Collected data

++++++++

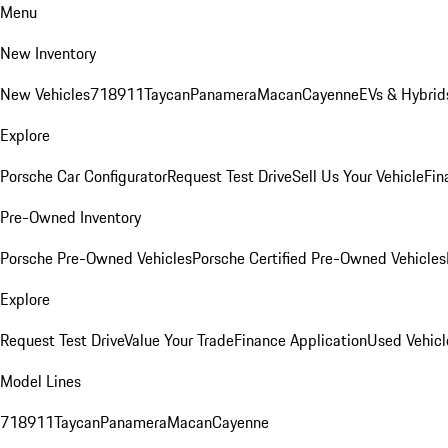
Menu
New Inventory
New Vehicles
718
911
Taycan
Panamera
Macan
Cayenne
EVs & Hybrid
Explore
Porsche Car Configurator
Request Test Drive
Sell Us Your Vehicle
Fin
Pre-Owned Inventory
Porsche Pre-Owned Vehicles
Porsche Certified Pre-Owned Vehicles
Explore
Request Test Drive
Value Your Trade
Finance Application
Used Vehicl
Model Lines
718
911
Taycan
Panamera
Macan
Cayenne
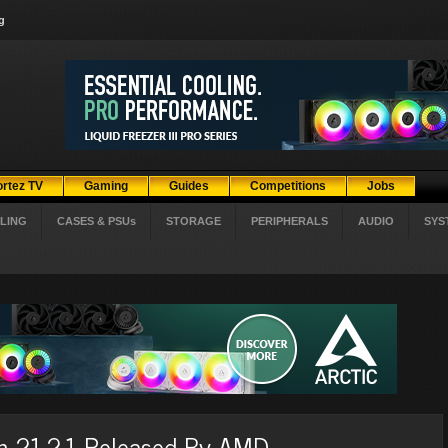
g
ortez TV
Gaming
Guides
Competitions
Jobs
LING
CASES & PSUs
STORAGE
PERIPHERALS
AUDIO
SYS
on 21.2.1 Released By AMD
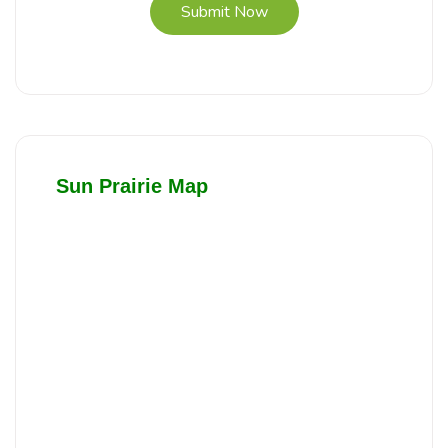
Submit Now
Sun Prairie Map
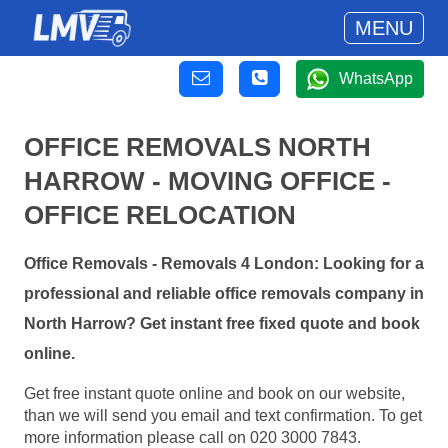
MENU
WhatsApp
OFFICE REMOVALS NORTH
HARROW - MOVING OFFICE -
OFFICE RELOCATION
Office Removals - Removals 4 London: Looking for a
professional and reliable office removals company in
North Harrow? Get instant free fixed quote and book
online.
Get free instant quote online and book on our website,
than we will send you email and text confirmation. To get
more information please call on 020 3000 7843.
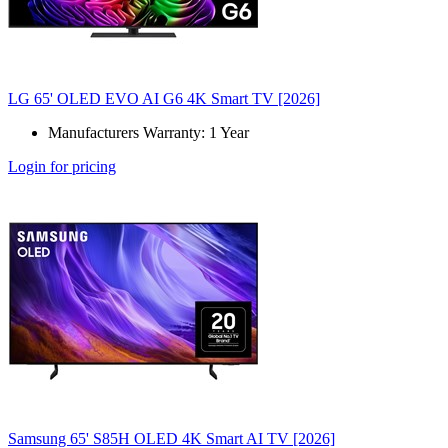
LG 65' OLED EVO AI G6 4K Smart TV [2026]
Manufacturers Warranty: 1 Year
Login for pricing
Samsung 65' S85H OLED 4K Smart AI TV [2026]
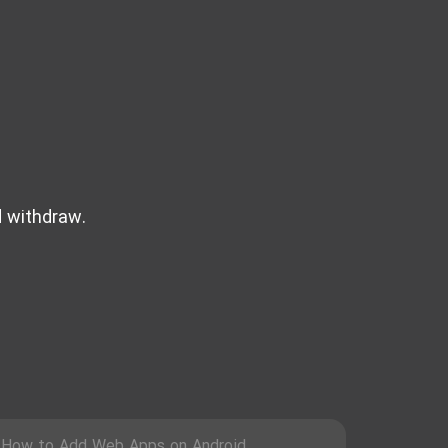
d withdraw.
How to Add Web Apps on Android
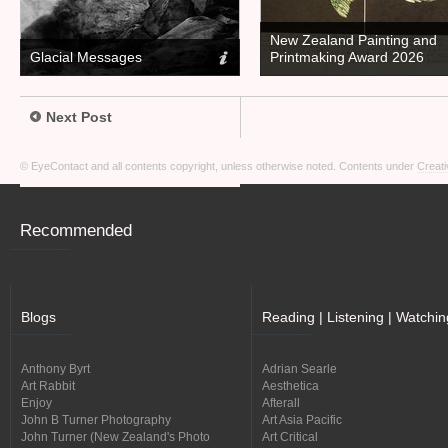
New Zealand Painting and
Glacial Messages
Printmaking Award 2026
Next Post
© EyeContact and all contents copyright, unless otherwise noted. Contents under
Creati
Recommended
Blogs
Reading | Listening | Watchin
Anthony Byrt
Adrian Searle
Art Rabbit
Aesthetica
Enjoy
Afterall
John B Turner Photography
Art Asia Pacific
John Turner (New Zealand's Photo
Art Critical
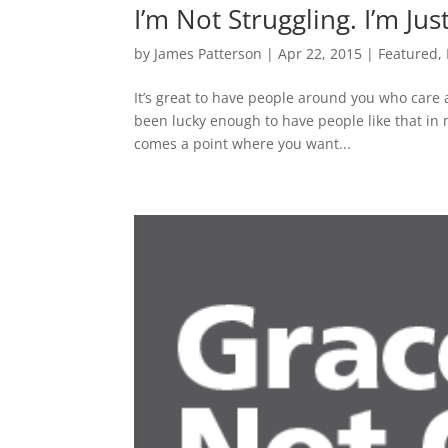
I’m Not Struggling. I’m Jus
by
James Patterson
|
Apr 22, 2015
|
Featured
,
It’s great to have people around you who care a
been lucky enough to have people like that in my
comes a point where you want...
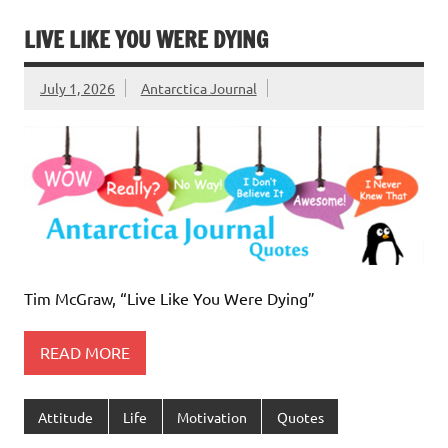
LIVE LIKE YOU WERE DYING
July 1, 2026
Antarctica Journal
Tim McGraw, “Live Like You Were Dying”
READ MORE
Attitude
Life
Motivation
Quotes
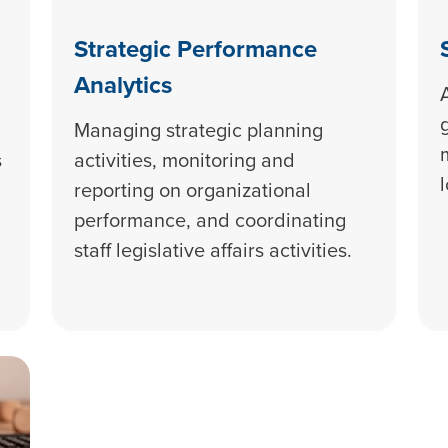
Strategic Performance
Analytics
Managing strategic planning
s
activities, monitoring and
reporting on organizational
performance, and coordinating
staff legislative affairs activities.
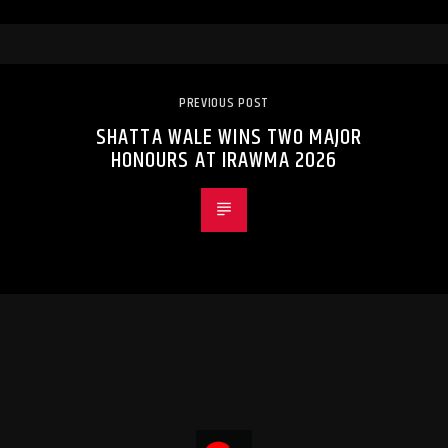
PREVIOUS POST
SHATTA WALE WINS TWO MAJOR
HONOURS AT IRAWMA 2026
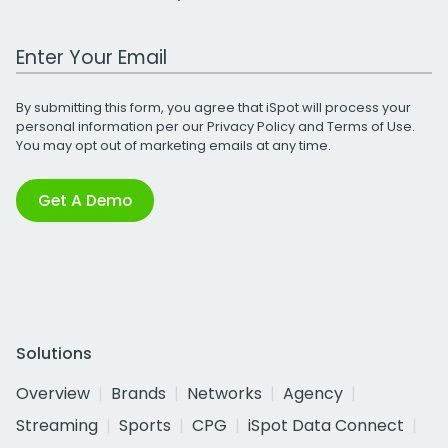
Work Email Address
By submitting this form, you agree that iSpot will process your
personal information per our
Privacy Policy
and
Terms of Use
.
You may opt out of marketing emails at any time.
Get A Demo
Solutions
Overview
Brands
Networks
Agency
Streaming
Sports
CPG
iSpot Data Connect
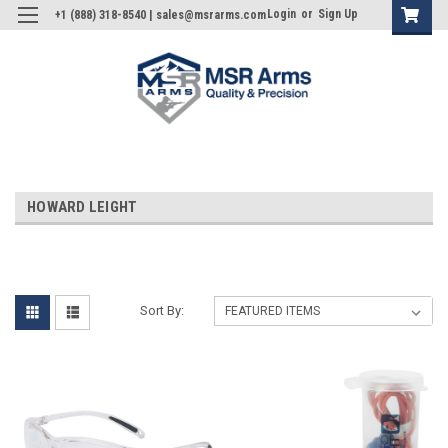
Login
or
Sign Up
+1 (888) 318-8540 | sales@msrarms.com
HOWARD LEIGHT
Sort By:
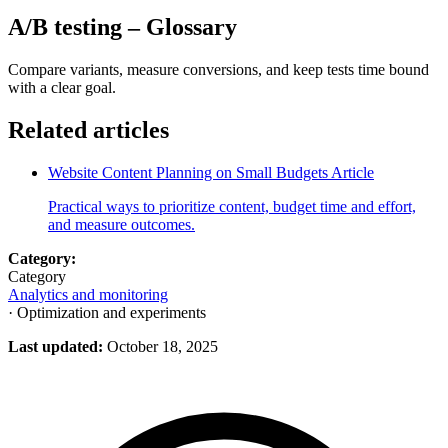
A/B testing
– Glossary
Compare variants, measure conversions, and keep tests time bound
with a clear goal.
Related articles
Website Content Planning on Small Budgets
Article
Practical ways to prioritize content, budget time and effort,
and measure outcomes.
Category:
Category
Analytics and monitoring
· Optimization and experiments
Last updated:
October 18, 2025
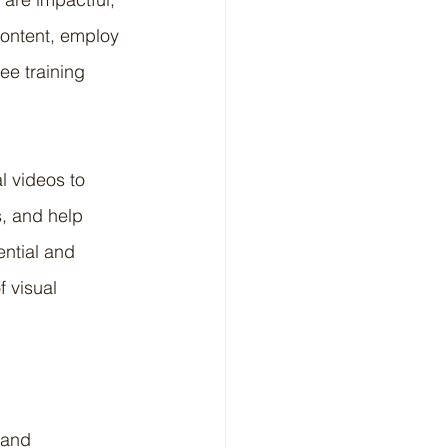
ontent, employ 
e training 
l videos to 
, and help 
ential and 
f visual 
 and 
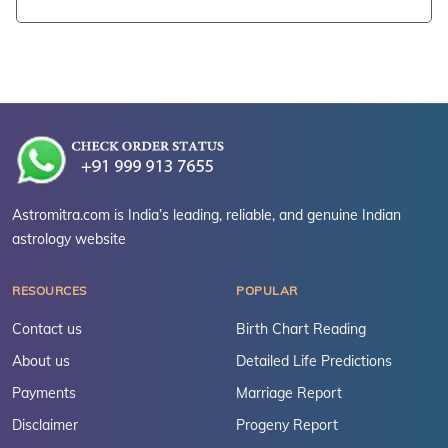
Astromitra.com is India’s leading, reliable, and genuine Indian
astrology website
RESOURCES
POPULAR
Contact us
Birth Chart Reading
About us
Detailed Life Predictions
Payments
Marriage Report
Disclaimer
Progeny Report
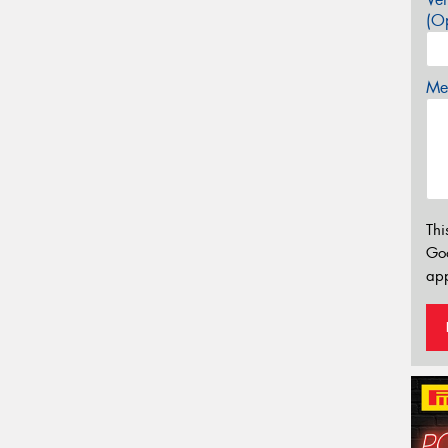
(Op
Mes
Thi
Go
app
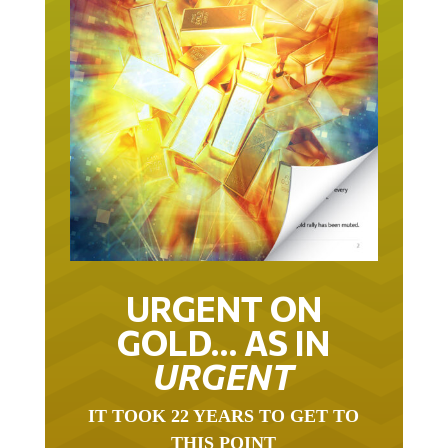
URGENT ON
GOLD… AS IN
URGENT
IT TOOK 22 YEARS TO GET TO
THIS POINT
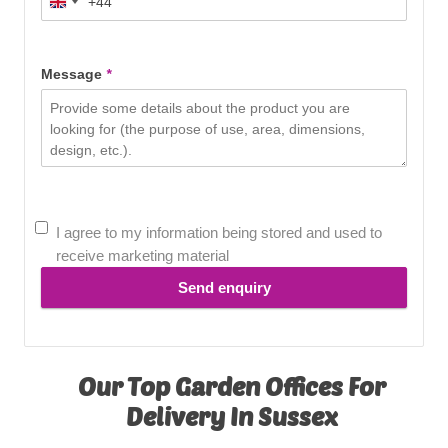
+44
United
Kingdom
+44
Message
*
I agree to my information being stored and used to
receive marketing material
Send enquiry
Our Top Garden Offices For
Delivery In Sussex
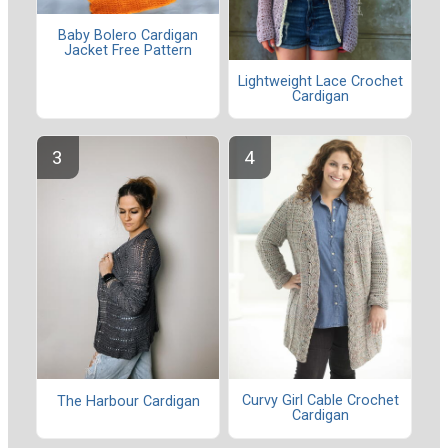
Baby Bolero Cardigan
Jacket Free Pattern
Lightweight Lace Crochet
Cardigan
Curvy Girl Cable Crochet
The Harbour Cardigan
Cardigan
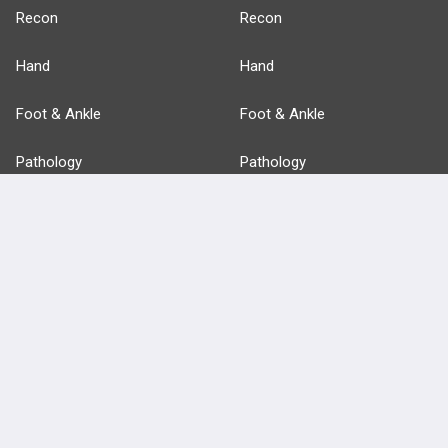
Recon
Recon
Hand
Hand
Foot & Ankle
Foot & Ankle
Pathology
Pathology
Basic Science
Approaches
Anatomy
more...
FEATURES
PRODUCTS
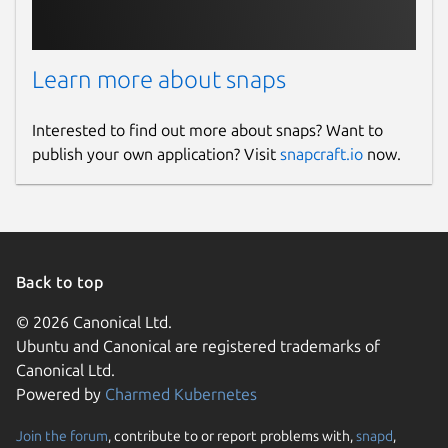
Learn more about snaps
Interested to find out more about snaps? Want to
publish your own application? Visit
snapcraft.io
now.
Back to top
© 2026 Canonical Ltd.
Ubuntu and Canonical are registered trademarks of
Canonical Ltd.
Powered by
Charmed Kubernetes
Join the forum
, contribute to or report problems with,
snapd
,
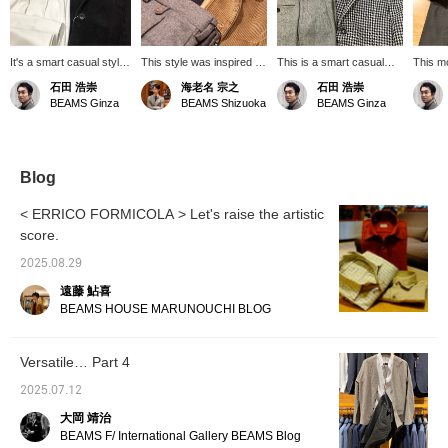
It's a smart casual style
This style was inspired by
This is a smart casual
This m
with a white base
the high-neck knit from
style with brown accent
is smar
石田 浩崇
海老名 宗之
石田 浩崇
accented with black.
DRUMORH. It's a
colors.
perfect
BEAMS Ginza
BEAMS Shizuoka
BEAMS Ginza
sophisticated casual
casual 
style, combining a
corduroy French coverall
with flannel slacks. I
added a neckerchief for a
Blog
peek at the neck. Deck
shoes or chukka boots
< ERRICO FORMICOLA > Let's raise the artistic
would look great on your
score.
feet! Click "♡+" to earn
miles! Please "like" and
2025.08.29
"follow" us!
遠藤 鮎喜
BEAMS HOUSE MARUNOUCHI BLOG
Versatile… Part 4
2025.07.12
大岡 靖治
BEAMS F/ International Gallery BEAMS Blog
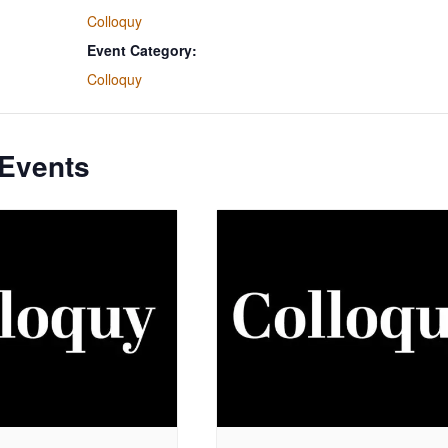
Colloquy
Event Category:
Colloquy
 Events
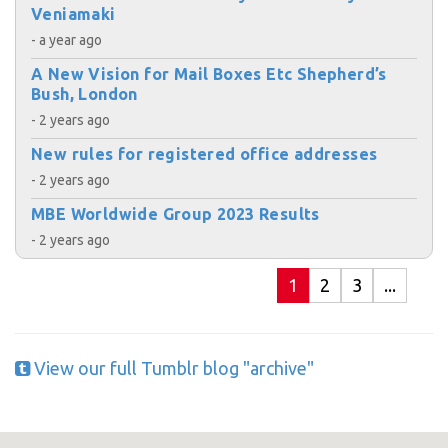
Veniamaki
- a year ago
A New Vision for Mail Boxes Etc Shepherd’s
Bush, London
- 2 years ago
New rules for registered office addresses
- 2 years ago
MBE Worldwide Group 2023 Results
- 2 years ago
1
2
3
...
View our full Tumblr blog "archive"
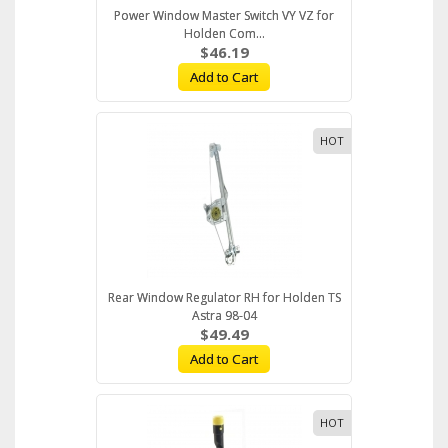
Power Window Master Switch VY VZ for
Holden Com...
$46.19
Add to Cart
HOT
Rear Window Regulator RH for Holden TS
Astra 98-04
$49.49
Add to Cart
HOT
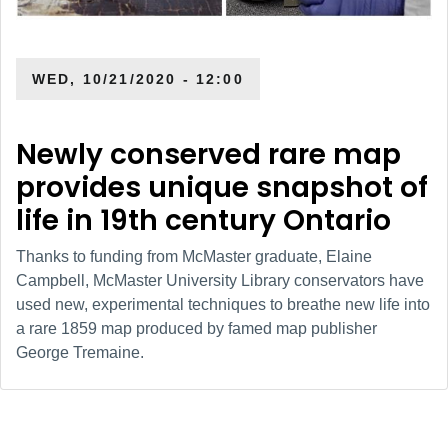
WED, 10/21/2020 - 12:00
Newly conserved rare map
provides unique snapshot of
life in 19th century Ontario
Thanks to funding from McMaster graduate, Elaine
Campbell, McMaster University Library conservators have
used new, experimental techniques to breathe new life into
a rare 1859 map produced by famed map publisher
George Tremaine.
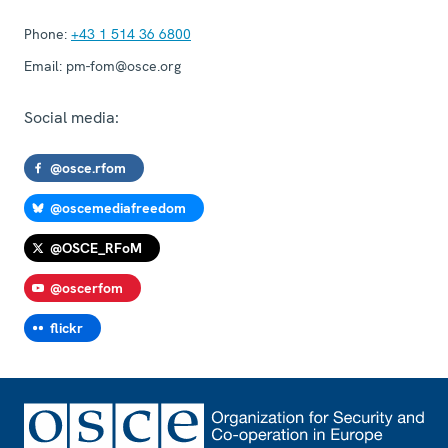
Phone:
+43 1 514 36 6800
Email:
pm-fom@osce.org
Social media:
@osce.rfom
@oscemediafreedom
@OSCE_RFoM
@oscerfom
flickr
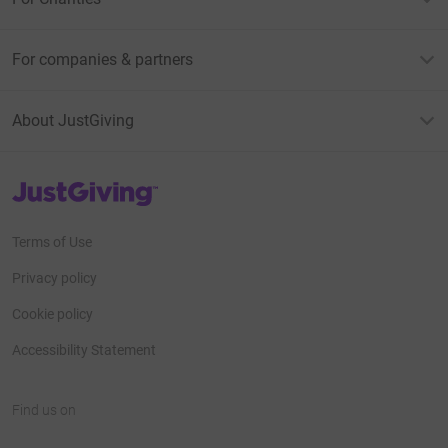
For companies & partners
About JustGiving
JustGiving’s homepage
Terms of Use
Privacy policy
Cookie policy
Accessibility Statement
Find us on
JustGiving on Facebook
JustGiving on Instagram
JustGiving on TikTok
JustGiving on Youtube
JustGiving on LinkedIn
JustGiving on X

++++++++

WHAT YOU ARE ASKED TO DO: Write out again every line above exactly as given; the pictures do not belong in the copy.

SOLUTION TO THIS PROBLEM:
Menu
New Inventory
New Vehicles
718
911
Taycan
Panamera
Macan
Cayenne
EVs & Hybrid
Explore
Porsche Car Configurator
Request Test Drive
Sell Us Your Vehicle
Fin
Pre-Owned Inventory
Porsche Pre-Owned Vehicles
Porsche Certified Pre-Owned Vehicles
Explore
Request Test Drive
Value Your Trade
Finance Application
Used Vehicl
Model Lines
718
911
Taycan
Panamera
Macan
Cayenne
g
ortez TV
Gaming
Guides
Competitions
Jobs
LING
CASES & PSUs
STORAGE
PERIPHERALS
AUDIO
SYS
on 21.2.1 Released By AMD
Submit Now
Sun Prairie Map
MENU
WhatsApp
OFFICE REMOVALS NORTH
HARROW - MOVING OFFICE -
OFFICE RELOCATION
Office Removals - Removals 4 London: Looking for a
professional and reliable office removals company in
North Harrow? Get instant free fixed quote and book
online.
Get free instant quote online and book on our website,
than we will send you email and text confirmation. To get
more information please call on 020 3000 7843.
LG 65' OLED EVO AI G6 4K Smart TV [2026]
Manufacturers Warranty: 1 Year
Login for pricing
Samsung 65' S85H OLED 4K Smart AI TV [2026]
d withdraw.
How to Add Web Apps on Android
New Zealand Painting and
Glacial Messages
Printmaking Award 2026
Next Post
© EyeContact and all contents copyright, unless otherwise noted. Contents under
Creati
Recommended
Blogs
Reading | Listening | Watchin
Anthony Byrt
Adrian Searle
Art Rabbit
Aesthetica
Enjoy
Afterall
John B Turner Photography
Art Asia Pacific
John Turner (New Zealand's Photo
Art Critical
I’m Not Struggling. I’m Jus
by
James Patterson
|
Apr 22, 2015
|
Featured
,
It’s great to have people around you who care a
been lucky enough to have people like that in my
comes a point where you want...
LIVE LIKE YOU WERE DYING
July 1, 2026
Antarctica Journal
Tim McGraw, “Live Like You Were Dying”
READ MORE
Attitude
Life
Motivation
Quotes
Strategic Performance
Analytics
Managing strategic planning
s
activities, monitoring and
reporting on organizational
performance, and coordinating
staff legislative affairs activities.
PREVIOUS POST
SHATTA WALE WINS TWO MAJOR
HONOURS AT IRAWMA 2026
Work Email Address
By submitting this form, you agree that iSpot will process your
personal information per our
Privacy Policy
and
Terms of Use
.
You may opt out of marketing emails at any time.
Get A Demo
Solutions
Overview
Brands
Networks
Agency
Streaming
Sports
CPG
iSpot Data Connect
Login
or
Sign Up
+1 (888) 318-8540 | sales@msrarms.com
HOWARD LEIGHT
Sort By:
A/B testing
– Glossary
Compare variants, measure conversions, and keep tests time bound
with a clear goal.
Related articles
Website Content Planning on Small Budgets
Article
Practical ways to prioritize content, budget time and effort,
and measure outcomes.
Category:
Category
Analytics and monitoring
· Optimization and experiments
Last updated:
October 18, 2025
ontent, employ 
e training 
l videos to 
, and help 
ential and 
f visual 
 and 
Astromitra.com is India’s leading, reliable, and genuine Indian
astrology website
RESOURCES
POPULAR
Contact us
Birth Chart Reading
About us
Detailed Life Predictions
Payments
Marriage Report
Disclaimer
Progeny Report
(Op
Mes
Thi
Go
app
URGENT ON
GOLD… AS IN
URGENT
IT TOOK 22 YEARS TO GET TO
THIS POINT
+44
United
Kingdom
+44
Message
*
I agree to my information being stored and used to
receive marketing material
Send enquiry
Our Top Garden Offices For
Delivery In Sussex
Baby Bolero Cardigan
Jacket Free Pattern
Lightweight Lace Crochet
Cardigan
Curvy Girl Cable Crochet
The Harbour Cardigan
Cardigan
Recon
Recon
Hand
Hand
Foot & Ankle
Foot & Ankle
Pathology
Pathology
Basic Science
Approaches
Anatomy
more...
FEATURES
PRODUCTS
Learn more about snaps
Interested to find out more about snaps? Want to
publish your own application? Visit
snapcraft.io
now.
Back to top
© 2026 Canonical Ltd.
Ubuntu and Canonical are registered trademarks of
Canonical Ltd.
Powered by
Charmed Kubernetes
Join the forum
, contribute to or report problems with,
snapd
,
It's a smart casual style
This style was inspired by
This is a smart casual
This m
with a white base
the high-neck knit from
style with brown accent
is smar
石田 浩崇
海老名 宗之
石田 浩崇
accented with black.
DRUMORH. It's a
colors.
perfect
BEAMS Ginza
BEAMS Shizuoka
BEAMS Ginza
sophisticated casual
casual 
style, combining a
corduroy French coverall
with flannel slacks. I
added a neckerchief for a
Blog
peek at the neck. Deck
shoes or chukka boots
< ERRICO FORMICOLA > Let's raise the artistic
would look great on your
score.
feet! Click "♡+" to earn
miles! Please "like" and
2025.08.29
"follow" us!
遠藤 鮎喜
BEAMS HOUSE MARUNOUCHI BLOG
Versatile… Part 4
2025.07.12
大岡 靖治
BEAMS F/ International Gallery BEAMS Blog
Colloquy
Event Category:
Colloquy
 Events
Veniamaki
- a year ago
A New Vision for Mail Boxes Etc Shepherd’s
Bush, London
- 2 years ago
New rules for registered office addresses
- 2 years ago
MBE Worldwide Group 2023 Results
- 2 years ago
1
2
3
...
View our full Tumblr blog "archive"
Power Window Master Switch VY VZ for
Holden Com...
$46.19
Add to Cart
HOT
Rear Window Regulator RH for Holden TS
Astra 98-04
$49.49
Add to Cart
HOT
WED, 10/21/2020 - 12:00
Newly conserved rare map
provides unique snapshot of
life in 19th century Ontario
Thanks to funding from McMaster graduate, Elaine
Campbell, McMaster University Library conservators have
used new, experimental techniques to breathe new life into
a rare 1859 map produced by famed map publisher
George Tremaine.
Phone:
+43 1 514 36 6800
Email:
pm-fom@osce.org
Social media:
@osce.rfom
@oscemediafreedom
@OSCE_RFoM
@oscerfom
flickr
For companies & partners
About JustGiving
JustGiving’s homepage
Terms of Use
Privacy policy
Cookie policy
Accessibility Statement
Find us on
JustGiving on Facebook
JustGiving on Instagram
JustGiving on TikTok
JustGiving on Youtube
JustGiving on LinkedIn
JustGiving on X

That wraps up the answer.